*RECORDS PROVIDED:*
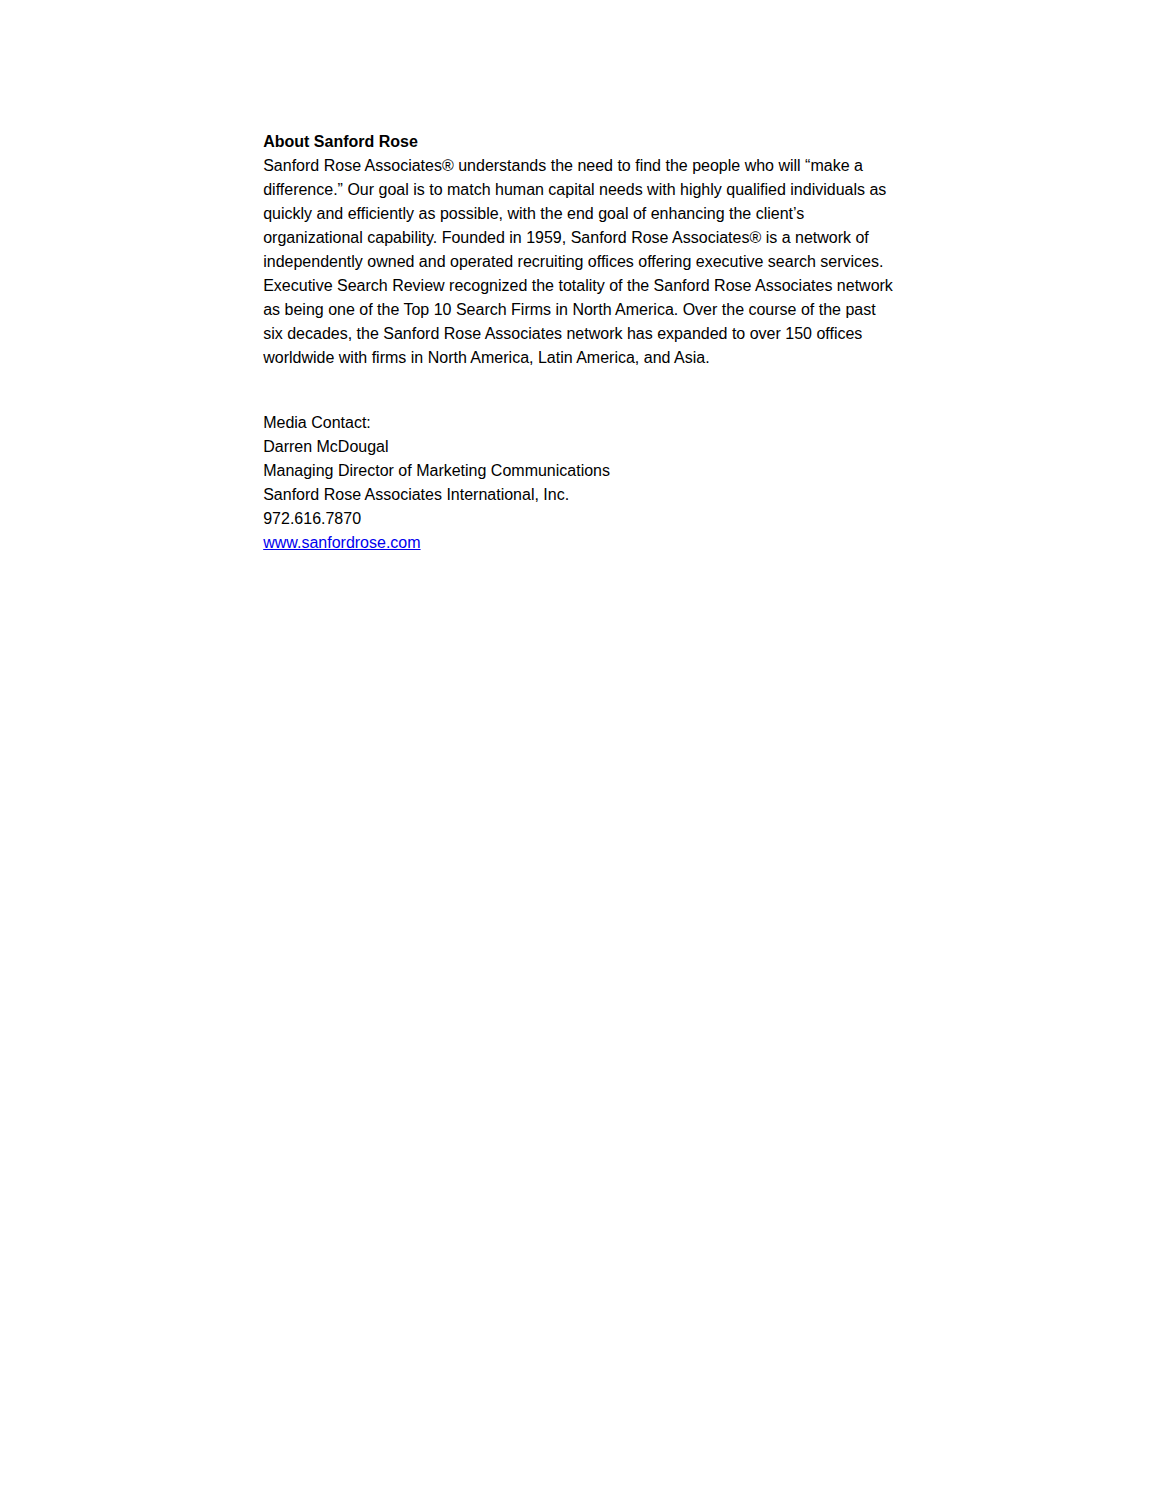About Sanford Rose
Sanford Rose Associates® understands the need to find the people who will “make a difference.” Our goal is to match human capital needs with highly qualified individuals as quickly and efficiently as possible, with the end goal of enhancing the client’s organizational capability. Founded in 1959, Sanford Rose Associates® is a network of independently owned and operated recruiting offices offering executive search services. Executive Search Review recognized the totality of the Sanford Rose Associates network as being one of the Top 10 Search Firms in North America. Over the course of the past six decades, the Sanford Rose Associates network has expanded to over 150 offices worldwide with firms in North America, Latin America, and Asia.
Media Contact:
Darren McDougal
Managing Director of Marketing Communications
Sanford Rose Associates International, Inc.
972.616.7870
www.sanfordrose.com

==

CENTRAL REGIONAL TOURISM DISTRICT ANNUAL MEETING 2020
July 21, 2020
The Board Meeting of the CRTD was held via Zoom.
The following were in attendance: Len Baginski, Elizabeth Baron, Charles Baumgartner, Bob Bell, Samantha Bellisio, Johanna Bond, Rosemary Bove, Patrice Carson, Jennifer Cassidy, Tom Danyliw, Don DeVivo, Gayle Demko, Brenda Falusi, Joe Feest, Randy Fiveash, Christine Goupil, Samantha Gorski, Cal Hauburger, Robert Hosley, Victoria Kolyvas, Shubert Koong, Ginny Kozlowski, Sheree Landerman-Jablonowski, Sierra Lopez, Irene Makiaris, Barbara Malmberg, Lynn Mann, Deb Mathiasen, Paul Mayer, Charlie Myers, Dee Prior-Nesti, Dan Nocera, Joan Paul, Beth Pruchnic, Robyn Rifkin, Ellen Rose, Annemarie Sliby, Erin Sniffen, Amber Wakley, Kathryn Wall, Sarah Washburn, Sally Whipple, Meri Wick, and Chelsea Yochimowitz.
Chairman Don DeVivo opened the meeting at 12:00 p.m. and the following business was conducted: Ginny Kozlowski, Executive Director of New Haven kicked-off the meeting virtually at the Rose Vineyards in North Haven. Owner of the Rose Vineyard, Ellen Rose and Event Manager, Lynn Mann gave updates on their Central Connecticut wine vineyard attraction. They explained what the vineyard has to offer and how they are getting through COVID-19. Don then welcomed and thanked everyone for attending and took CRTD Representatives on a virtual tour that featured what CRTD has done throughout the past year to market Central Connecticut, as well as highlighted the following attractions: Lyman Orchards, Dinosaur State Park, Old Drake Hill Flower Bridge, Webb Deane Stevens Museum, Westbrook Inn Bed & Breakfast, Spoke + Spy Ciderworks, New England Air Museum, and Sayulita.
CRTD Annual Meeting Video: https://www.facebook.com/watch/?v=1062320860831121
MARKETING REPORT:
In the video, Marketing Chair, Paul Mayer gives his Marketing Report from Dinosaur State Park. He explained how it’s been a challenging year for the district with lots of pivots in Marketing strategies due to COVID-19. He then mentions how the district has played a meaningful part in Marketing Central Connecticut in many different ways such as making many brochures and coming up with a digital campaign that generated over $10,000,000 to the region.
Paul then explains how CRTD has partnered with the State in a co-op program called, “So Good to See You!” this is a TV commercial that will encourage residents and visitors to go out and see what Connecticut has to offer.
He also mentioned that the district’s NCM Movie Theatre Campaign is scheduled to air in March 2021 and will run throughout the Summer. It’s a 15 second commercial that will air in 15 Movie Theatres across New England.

*YOUR GOAL:* Count the lines in the entries that hold the word "Dinosaur", and give nothing but the total.

*OUTPUT FOR THIS TASK:* 2